Now the computation period during which such loss ratio is measured has been elongated under the proposed regulation supposedly to allow for some lenity. As the purpose of the proposed regulation is to “identify transactions involving circumstances inconsistent with insurance in the commonly accepted sense,” the pricing of premiums “far in excess of what is reasonably needed to fund insurance operations results in a lower loss ratio and is a strong indicator of abuse.” In the Federal Register explanation of the proposed regulation, the IRS accepts the possibility, however, that a captive insurance company with a loss history of fewer than ten taxable years could have a loss ratio below 65 percent, which result may not be due to abuse. Using a computation period of ten taxable years or greater in determining the loss ratio factor “allows Captives significant time to develop a reasonable loss history that supports the use of Captive for legitimate insurance purposes.”
Thus, for a captive insurance company in existence fewer than ten taxable years, including short taxable years and taxable years of predecessor entities, these “listed transaction” provisions do not apply. But while a captive insurance company in existence fewer than ten taxable years may avoid the definition of a micro-captive “listed transaction,” it may still default to a “transaction of interest,” because the applicable computation period is “the most recent nine taxable years, or the entire period of the Captive’s existence if Captive has been in existence for less than nine taxable years.” Prop. Treas. Reg. § 1.6011-11(b)(2).
The proposed regulation also expands on Notice 2016-66’s definition of a captive by providing that derivatives and interests in the assets of the captive are now to be taken into account in meeting the 20 percent related-interest threshold. Prop. Treas. Reg. §§ 1.6011-10(b)(1)(A)-(C) and 1.6011-11(b)(1). The IRS had found transactions were being structured so that the insured company, the owners, or related persons without a direct or indirect interest in the captive’s voting power or value or its outstanding stock or equity interests, were nonetheless obtaining substantially similar benefits and risk, and so improperly avoiding the 20 percent threshold.

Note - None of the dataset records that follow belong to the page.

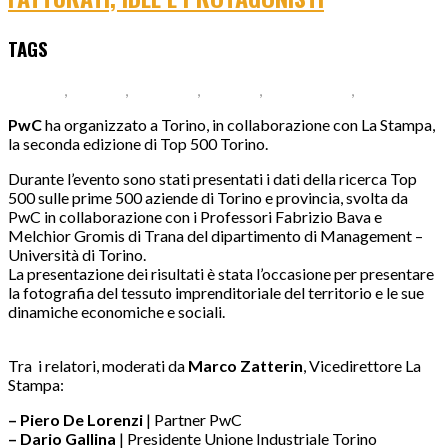
TAGS
Aziende
,
crescita
,
Fatturato
,
Imprese
,
Protagonisti
,
Top 500
PwC
ha organizzato a Torino, in collaborazione con La Stampa,
la seconda edizione di Top 500 Torino.
Durante l’evento sono stati presentati i dati della ricerca Top
500 sulle prime 500 aziende di Torino e provincia, svolta da
PwC in collaborazione con i Professori Fabrizio Bava e
Melchior Gromis di Trana del dipartimento di Management –
Università di Torino.
La presentazione dei risultati è stata l’occasione per presentare
la fotografia del tessuto imprenditoriale del territorio e le sue
dinamiche economiche e sociali.
Tra i relatori, moderati da
Marco Zatterin
, Vicedirettore La
Stampa:
– Piero De Lorenzi
| Partner PwC
– Dario Gallina
| Presidente Unione Industriale Torino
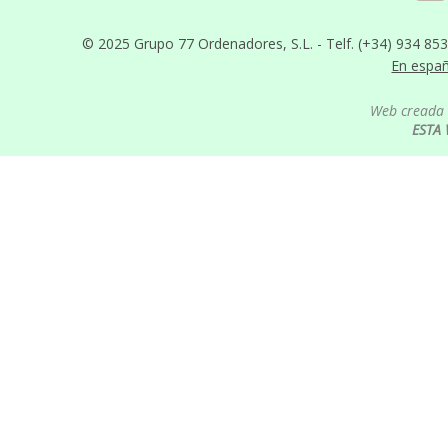
© 2025 Grupo 77 Ordenadores, S.L. - Telf. (+34) 934 85
En espa
Web creada 
ESTA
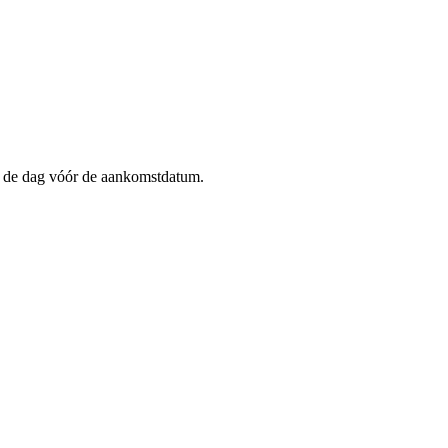
op de dag vóór de aankomstdatum.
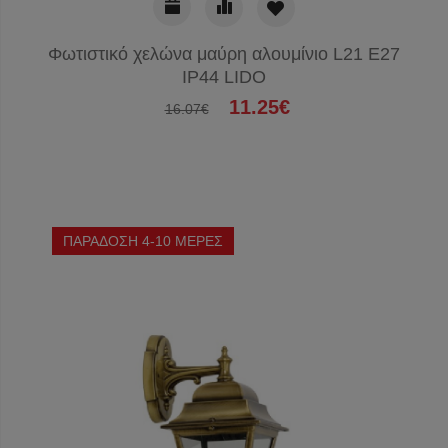
Φωτιστικό χελώνα μαύρη αλουμίνιο L21 Ε27
IP44 LIDO
11.25€
16.07€
ΠΑΡΑΔΟΣΗ 4-10 ΜΕΡΕΣ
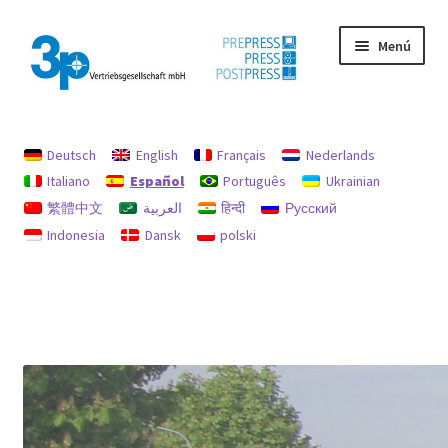
Ir
Ir
Menú
a
al
la
contenido
navegación
Inicio
Deutsch
English
Français
Nederlands
Máquinas usadas
Italiano
Español
Português
Ukrainian
繁體中文
العربية
हिन्दी
Русский
Mi cuenta
Indonesia
Dansk
polski
Pie de imprenta
Política de reembolsos y devoluciones
Protección de datos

Probably the most dramatic change in the proposed regulation is the creation of an exception for Consumer Coverage arrangements. Prop. Treas. Reg. §§ 1.6011-10(d)(2) and 1.6011-11(d)(2). According to the professional literature, the provision was primarily lobbied for by automobile dealer groups, and, hence, they are specifically mentioned in the text of the regulation, along with references to “extended warranties.” But the broad intent behind the exception appears to be that where the unrelated customer is the ultimate beneficiary, the risk of abuse is low. See IRS Hearing Transcript on Microcaptive Transactions, Tax Notes Today, July 19, 2023. But it is a good question of whether this exception is anything but a king-size “comfort ruling” dearly paid for by an industry group, as such covered scenarios would have likely fallen outside the general definitions anyway.
The IRS hinted that the proposed regulation would be finalized before the end of 2023, which did not come to pass. So, once again, taxpayers are in limbo, both the place and the game.